Cable’s plan for pay votes splits the City
VINCE Cable’s plans to crack down on executive pay split opinion yesterday, with shareholder groups welcoming the proposals as business leaders warned that the plans risk “micro-managing”.
The business secretary yesterday laid out plans to force firms to hold binding votes on its future remuneration and for “golden parachute” payments worth more than one year’s salary, in a bid to curb spiralling pay at the top of listed firms.
Lawyers, including Freshfields partner Simon Evans, predicted that even typical executive exit payments will be caught under the proposed rules, and could force firms to buy directors out of their current terms of employment.
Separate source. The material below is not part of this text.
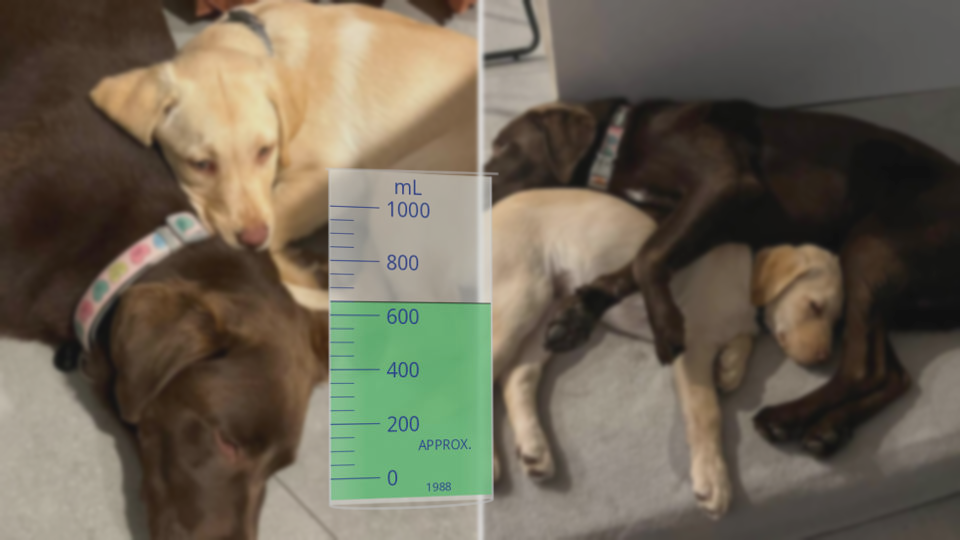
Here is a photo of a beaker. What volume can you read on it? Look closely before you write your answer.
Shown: 650 mL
Cable also said a higher than normal portion of investors should be required to approve future pay packets, to reflect the “increasingly fragmented” nature of the stock market.
But CBI director general John Cridland said: “The [threshold] would be damaging, leaving decision making about company strategy in the hands of a minority of shareholders who may not represent the wider group.”
The Institute of Directors, which supports more powers to curtail executive pay, also voiced concerns about setting “arbitrary thresholds”.
But investor group PIRC said the plans help foster “a retooling of shareholder rights in respect of pay”.
PIRC and the National Association of Pension Funds both pointed out that shareholders already have some binding powers.